Writs were granted under the supervisory powers of this court to permit a review of a judgment of the trial court sustaining an exception of no cause of action urged by plaintiff to defendant’s reconven-tional demands in view of the question presented as to the finality of the judgment and the denial to defendant of an appeal therefrom.

The issues on the merits of the exception relate to the admissibility of parol testimony to establish the existence of an alleged independent, collateral agreement purportedly entered into between plaintiff and defendant simultaneously with the execution of a certain act of sale, vendor’s lien and special mortgage of September 30, 1959, whereby plaintiff Terrell sold and delivered to defendant Wright 17 certain-described lots of the Terrell Hills Subdivision of the City of Shreveport for a recited consideration of $42,787.50, of which amount $2,000.00 was paid in cash and the balance of $40,787.50 on credit, represented by defendant’s note and secured by a vendor’s lien and special mortgage covering the property sold. j

The act of sale passed between the parties specially recited that each of the lots might be released from the vendor’s lien and mortgage upon the payment of a specified sum, from which, however, the vendee was authorized to deduct any payments made upon paving liens or other assessments levied against the property. The vendor warranted that all charges for the installation of utilities had been paid and, moreover, agreed to pay any further charges for such installations.
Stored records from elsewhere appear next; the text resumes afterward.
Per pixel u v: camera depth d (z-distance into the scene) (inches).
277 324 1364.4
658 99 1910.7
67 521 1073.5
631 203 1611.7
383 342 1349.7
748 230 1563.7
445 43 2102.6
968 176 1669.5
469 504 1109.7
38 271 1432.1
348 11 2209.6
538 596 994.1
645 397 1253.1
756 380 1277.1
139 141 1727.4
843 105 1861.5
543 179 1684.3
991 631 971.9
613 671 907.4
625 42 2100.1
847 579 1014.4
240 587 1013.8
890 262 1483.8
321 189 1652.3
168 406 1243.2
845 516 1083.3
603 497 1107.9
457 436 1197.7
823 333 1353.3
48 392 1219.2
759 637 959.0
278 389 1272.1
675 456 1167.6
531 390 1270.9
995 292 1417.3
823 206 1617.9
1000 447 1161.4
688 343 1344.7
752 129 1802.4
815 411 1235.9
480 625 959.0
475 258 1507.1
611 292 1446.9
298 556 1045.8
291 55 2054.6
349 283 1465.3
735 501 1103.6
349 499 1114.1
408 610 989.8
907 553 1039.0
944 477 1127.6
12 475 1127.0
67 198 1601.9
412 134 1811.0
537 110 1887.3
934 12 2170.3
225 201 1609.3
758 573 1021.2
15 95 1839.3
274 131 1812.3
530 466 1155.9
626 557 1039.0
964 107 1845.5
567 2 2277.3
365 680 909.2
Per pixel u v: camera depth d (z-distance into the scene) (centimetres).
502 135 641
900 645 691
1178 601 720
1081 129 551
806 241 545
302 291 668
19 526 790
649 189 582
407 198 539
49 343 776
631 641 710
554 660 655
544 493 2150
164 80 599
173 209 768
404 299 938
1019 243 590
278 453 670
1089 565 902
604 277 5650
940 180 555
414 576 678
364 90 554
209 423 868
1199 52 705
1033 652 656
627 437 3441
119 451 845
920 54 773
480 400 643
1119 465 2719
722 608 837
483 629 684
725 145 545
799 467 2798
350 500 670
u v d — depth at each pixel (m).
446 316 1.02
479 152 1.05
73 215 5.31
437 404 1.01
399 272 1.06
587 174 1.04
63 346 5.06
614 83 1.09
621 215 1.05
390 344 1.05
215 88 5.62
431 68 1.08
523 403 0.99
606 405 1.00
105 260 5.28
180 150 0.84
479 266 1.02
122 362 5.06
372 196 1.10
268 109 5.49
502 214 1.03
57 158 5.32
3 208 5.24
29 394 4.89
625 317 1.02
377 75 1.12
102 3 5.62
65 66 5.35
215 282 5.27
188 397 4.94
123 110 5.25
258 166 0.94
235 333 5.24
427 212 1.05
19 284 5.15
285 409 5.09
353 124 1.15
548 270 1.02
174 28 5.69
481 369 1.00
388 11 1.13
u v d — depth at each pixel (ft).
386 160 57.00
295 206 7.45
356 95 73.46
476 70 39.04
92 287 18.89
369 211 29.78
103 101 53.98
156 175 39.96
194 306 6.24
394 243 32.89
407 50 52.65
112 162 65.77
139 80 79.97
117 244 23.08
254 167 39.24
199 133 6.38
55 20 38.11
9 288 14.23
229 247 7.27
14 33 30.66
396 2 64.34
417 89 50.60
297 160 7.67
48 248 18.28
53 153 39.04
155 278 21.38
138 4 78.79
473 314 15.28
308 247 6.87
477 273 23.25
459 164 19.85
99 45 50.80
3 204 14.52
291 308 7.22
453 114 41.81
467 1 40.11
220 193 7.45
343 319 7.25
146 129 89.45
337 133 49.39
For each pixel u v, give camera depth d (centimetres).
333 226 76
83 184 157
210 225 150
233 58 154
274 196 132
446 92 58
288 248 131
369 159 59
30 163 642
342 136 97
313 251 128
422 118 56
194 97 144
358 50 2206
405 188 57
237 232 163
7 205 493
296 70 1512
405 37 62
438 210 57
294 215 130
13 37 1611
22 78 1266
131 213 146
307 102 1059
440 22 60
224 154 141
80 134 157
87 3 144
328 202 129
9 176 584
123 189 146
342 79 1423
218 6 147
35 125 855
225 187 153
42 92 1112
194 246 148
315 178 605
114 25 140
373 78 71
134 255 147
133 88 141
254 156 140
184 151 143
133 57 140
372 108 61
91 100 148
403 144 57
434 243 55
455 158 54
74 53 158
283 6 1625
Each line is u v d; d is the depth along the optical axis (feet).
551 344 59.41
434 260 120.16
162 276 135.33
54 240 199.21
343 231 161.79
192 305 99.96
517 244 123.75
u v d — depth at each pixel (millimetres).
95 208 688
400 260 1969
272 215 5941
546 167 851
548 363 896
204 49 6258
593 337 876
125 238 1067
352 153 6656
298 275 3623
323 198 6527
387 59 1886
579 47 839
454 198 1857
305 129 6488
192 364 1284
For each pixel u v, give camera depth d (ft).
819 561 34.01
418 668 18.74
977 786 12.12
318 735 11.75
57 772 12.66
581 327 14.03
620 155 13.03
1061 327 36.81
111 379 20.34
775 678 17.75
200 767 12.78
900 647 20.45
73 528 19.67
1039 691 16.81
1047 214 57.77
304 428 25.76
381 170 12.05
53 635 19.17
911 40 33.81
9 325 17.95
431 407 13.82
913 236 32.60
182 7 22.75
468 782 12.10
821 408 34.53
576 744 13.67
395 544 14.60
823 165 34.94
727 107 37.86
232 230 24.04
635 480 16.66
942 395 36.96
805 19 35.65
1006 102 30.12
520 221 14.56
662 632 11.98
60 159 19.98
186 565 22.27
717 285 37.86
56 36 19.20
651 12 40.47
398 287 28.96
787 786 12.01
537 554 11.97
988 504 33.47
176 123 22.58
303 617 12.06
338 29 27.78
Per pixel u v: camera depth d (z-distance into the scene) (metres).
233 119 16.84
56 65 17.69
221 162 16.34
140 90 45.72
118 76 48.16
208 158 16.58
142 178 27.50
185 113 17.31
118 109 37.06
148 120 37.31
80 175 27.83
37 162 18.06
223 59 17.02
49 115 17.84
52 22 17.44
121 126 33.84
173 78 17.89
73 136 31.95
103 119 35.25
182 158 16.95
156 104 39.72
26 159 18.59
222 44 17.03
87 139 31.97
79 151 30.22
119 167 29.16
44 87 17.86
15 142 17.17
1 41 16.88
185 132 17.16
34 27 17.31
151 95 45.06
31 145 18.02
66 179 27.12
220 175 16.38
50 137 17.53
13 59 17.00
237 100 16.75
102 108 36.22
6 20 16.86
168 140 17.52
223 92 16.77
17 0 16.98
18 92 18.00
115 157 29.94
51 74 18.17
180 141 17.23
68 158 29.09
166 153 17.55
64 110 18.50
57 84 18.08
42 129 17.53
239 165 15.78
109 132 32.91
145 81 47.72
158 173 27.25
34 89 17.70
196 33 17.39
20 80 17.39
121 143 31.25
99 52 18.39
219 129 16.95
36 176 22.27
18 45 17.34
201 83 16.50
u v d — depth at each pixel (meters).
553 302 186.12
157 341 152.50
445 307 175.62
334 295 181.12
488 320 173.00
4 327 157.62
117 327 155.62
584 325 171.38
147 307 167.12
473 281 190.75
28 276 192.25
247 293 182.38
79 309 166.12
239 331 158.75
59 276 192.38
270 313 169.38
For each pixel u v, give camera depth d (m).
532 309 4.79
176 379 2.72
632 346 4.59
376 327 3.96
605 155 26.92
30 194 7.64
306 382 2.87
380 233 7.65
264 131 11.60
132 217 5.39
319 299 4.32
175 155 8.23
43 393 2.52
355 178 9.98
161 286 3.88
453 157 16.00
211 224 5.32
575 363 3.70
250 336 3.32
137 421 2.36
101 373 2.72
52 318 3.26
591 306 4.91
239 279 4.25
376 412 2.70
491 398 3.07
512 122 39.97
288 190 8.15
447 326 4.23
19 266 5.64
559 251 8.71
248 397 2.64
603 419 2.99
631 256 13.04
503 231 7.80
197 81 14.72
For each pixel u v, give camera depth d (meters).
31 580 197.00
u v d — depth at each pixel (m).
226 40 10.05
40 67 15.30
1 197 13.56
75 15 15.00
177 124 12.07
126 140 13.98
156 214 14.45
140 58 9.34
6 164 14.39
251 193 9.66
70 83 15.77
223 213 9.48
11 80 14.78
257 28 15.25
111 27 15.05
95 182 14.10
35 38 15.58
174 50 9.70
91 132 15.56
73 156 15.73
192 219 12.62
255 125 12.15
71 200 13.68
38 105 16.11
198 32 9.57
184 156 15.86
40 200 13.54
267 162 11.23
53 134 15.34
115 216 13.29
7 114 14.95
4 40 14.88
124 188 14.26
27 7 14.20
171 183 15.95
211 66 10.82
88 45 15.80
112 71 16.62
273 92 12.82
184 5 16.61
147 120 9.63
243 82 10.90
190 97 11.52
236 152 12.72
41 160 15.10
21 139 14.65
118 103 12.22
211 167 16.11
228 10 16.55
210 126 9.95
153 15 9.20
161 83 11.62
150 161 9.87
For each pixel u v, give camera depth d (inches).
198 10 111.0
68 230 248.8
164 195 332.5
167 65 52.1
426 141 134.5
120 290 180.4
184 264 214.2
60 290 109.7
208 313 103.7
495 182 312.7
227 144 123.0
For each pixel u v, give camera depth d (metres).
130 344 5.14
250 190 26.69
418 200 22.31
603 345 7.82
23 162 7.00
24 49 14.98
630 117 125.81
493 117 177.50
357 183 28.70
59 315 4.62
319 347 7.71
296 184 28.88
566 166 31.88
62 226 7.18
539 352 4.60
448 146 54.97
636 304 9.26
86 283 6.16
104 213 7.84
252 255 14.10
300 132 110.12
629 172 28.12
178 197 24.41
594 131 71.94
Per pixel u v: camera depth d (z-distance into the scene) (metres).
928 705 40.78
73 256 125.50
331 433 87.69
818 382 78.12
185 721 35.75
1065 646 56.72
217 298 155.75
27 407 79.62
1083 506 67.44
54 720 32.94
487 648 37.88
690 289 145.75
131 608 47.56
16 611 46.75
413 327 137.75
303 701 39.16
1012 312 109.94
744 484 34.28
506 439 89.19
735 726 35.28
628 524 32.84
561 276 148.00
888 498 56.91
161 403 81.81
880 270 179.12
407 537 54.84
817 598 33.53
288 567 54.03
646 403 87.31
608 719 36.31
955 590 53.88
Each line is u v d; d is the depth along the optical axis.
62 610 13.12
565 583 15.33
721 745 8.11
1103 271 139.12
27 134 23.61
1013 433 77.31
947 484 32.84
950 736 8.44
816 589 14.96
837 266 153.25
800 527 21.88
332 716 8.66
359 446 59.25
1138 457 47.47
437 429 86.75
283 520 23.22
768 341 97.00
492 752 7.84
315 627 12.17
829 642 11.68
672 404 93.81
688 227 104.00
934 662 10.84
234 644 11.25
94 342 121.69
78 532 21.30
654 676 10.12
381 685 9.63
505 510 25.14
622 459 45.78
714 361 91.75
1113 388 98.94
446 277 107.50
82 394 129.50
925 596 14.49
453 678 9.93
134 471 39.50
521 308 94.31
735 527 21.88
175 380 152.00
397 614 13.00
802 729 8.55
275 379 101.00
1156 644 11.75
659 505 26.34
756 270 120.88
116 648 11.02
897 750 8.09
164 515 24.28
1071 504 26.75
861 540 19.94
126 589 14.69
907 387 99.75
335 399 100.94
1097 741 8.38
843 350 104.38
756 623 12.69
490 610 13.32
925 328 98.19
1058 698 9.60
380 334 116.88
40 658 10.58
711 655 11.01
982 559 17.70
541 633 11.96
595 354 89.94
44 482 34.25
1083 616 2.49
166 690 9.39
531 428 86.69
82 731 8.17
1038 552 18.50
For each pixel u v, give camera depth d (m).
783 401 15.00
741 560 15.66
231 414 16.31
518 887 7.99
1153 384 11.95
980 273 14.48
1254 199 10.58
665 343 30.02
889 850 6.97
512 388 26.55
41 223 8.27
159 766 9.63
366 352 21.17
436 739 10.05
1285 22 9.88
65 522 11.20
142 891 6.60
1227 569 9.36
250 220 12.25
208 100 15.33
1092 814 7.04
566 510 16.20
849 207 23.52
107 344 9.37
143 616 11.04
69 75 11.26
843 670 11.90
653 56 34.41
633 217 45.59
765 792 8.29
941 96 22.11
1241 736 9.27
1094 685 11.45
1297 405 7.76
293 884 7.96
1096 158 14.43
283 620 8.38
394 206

In accordance with the aforesaid terms, defendant made payments upon and obtained a release of 10 of the lots from the vendor’s lien and mortgage. There remained an indebtedness of $17,212.50 secured by a vendor’s lien and mortgage on the seven remaining lots.

This indebtedness becoming delinquent, plaintiff Terrell proceeded by ordinary process against defendant Wright and sought a personal judgment against the defendant for the amount of said indebtedness plus interest and attorney’s fees as specified in the act, with recognition of his vendor’s lien and special mortgage covering the seven lots. In answer to plaintiff’s petition, defendant admitted the execution of the note and mortgage sued upon, but, nevertheless, denied owing plaintiff anything by virtue thereof in view of an alleged independent and collateral agreement entered into between plaintiff. and defendant.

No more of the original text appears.